Something that has always puzzled me is why people with strong fetishes are mostly submissive. e.g. why does someone with a shoe fetish associate as a submissive and often alienate their partners by being drawn more to shoes than to the person? Wouldn't it be easier for them to be a Dom and order their sub to wear the styles of shoes they fancy?
With that in mind, would it not be easier for someone like myself to order a sub to wear fur/leather/boots/gloves that I find attractive rather than hope to find someone who enjoys wearing those things? Probably. I also know from conversations that most women would be horrified to dress in the way that I have been forced to, so many of the humiliation aspects would carry over.
Why then do I choose the hard route?
I know in my heart that this choice isn't for me. Two major factors come into play. The first is that I cannot physically hurt a woman, so that pain play and/or corporal punishment is off the table. I am emotionally incapable of doing such things. If her face shows suffering my instinct is to make her smile. The second is that I am sexually incapable of responding from the top role. I would not be able to perform in that way and I think that would probably be hurtful on many levels.
Beyond that, I know in my heart I do not deserve it. I am the one who suffers. I am the one who must earn approval and affection. I am the one who endures, ever grateful that someone took notice of me.
I know deep down that if I were to ever attempt a switch that I would be a faker. I do know that I should probably stop feeling that way about others.
ReplyDeleteThere is a remark that stuck with me here and made me sad to read. You said "Beyond that, I know in my heart I do not deserve it." You deserve to be happy. You deserve to be loved. To be blunt... you deserve better. I think you would not be a faker if you attempted to switch, but I do think you would find that your preference to be submissive is just another beautiful part of who you are.
Thank you, Miss Lily.
DeleteIt's one of those strange times where "capable of" vs. "feels right" tend to clash a bit.
I've never been tempted to switch from my naturally dominant persona, and I suppose that I really don't understand how someone can go back and forth on such a basic level. I know Miss Lily (and others) seem to be able to switch easily, but I really don't understand how they can derive equal pleasure from both sides of this dynamic. So what am I missing here, or is the pleasure really not "equal"? If not, why do it?
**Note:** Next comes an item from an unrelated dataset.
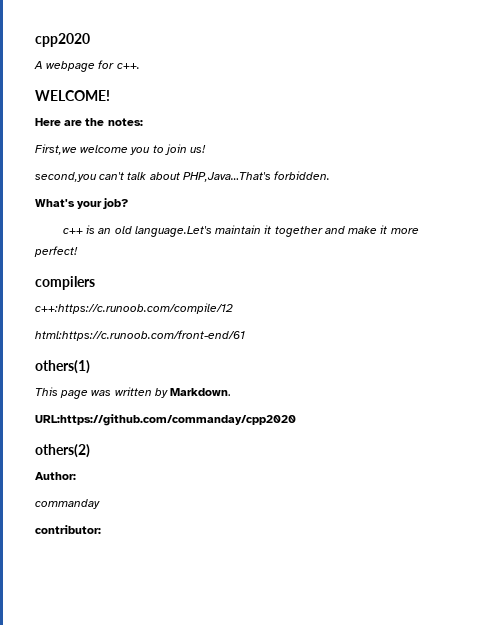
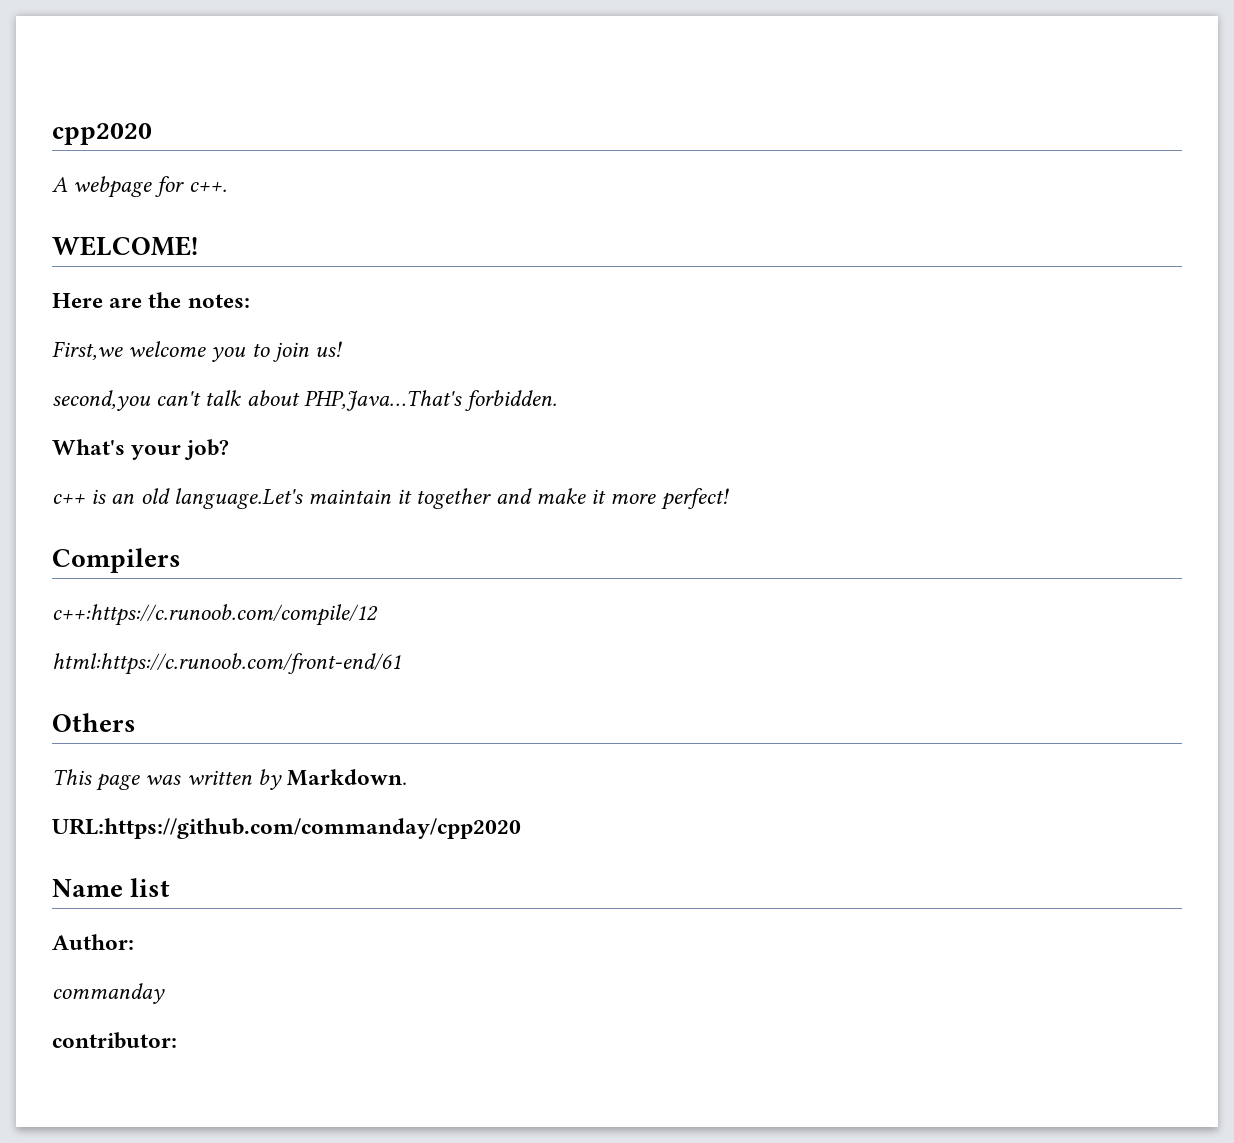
[35,276,95,290] compilers -> [52,548,181,573] Compilers
[35,360,90,374] others(1) -> [52,713,136,732] Others
[35,444,90,458] others(2) -> [52,878,171,897] Name list

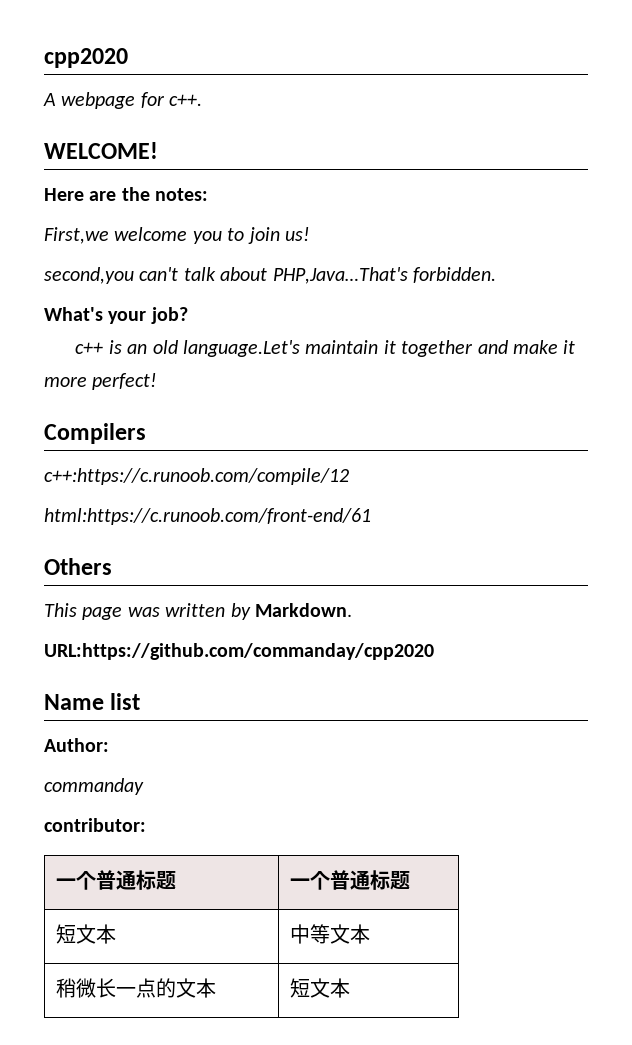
(177, 1040) none -> [56,870,177,890] [290,870,411,890] [56,924,117,944] [290,924,371,944] [56,978,217,998] [290,978,351,998] // 一个普通标题 | 一个普通标题 // 短文本 | 中等文本 // 稍微长一点的文本 | 短文本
ReplyDeleteThank you, Lady Grey.
DeleteI have never naturally considered switching... only pondered it in times of desperation. I recently recommended it as a possibility to a sub that I know that is in a very difficult and emotionally crushing situation.
I guess it is a strange spot to be in, where the lesser pleasure is vastly superior to the status quo while in a situation that can't be changed. I don't know though, writing this post didn't really give me any clarity on it.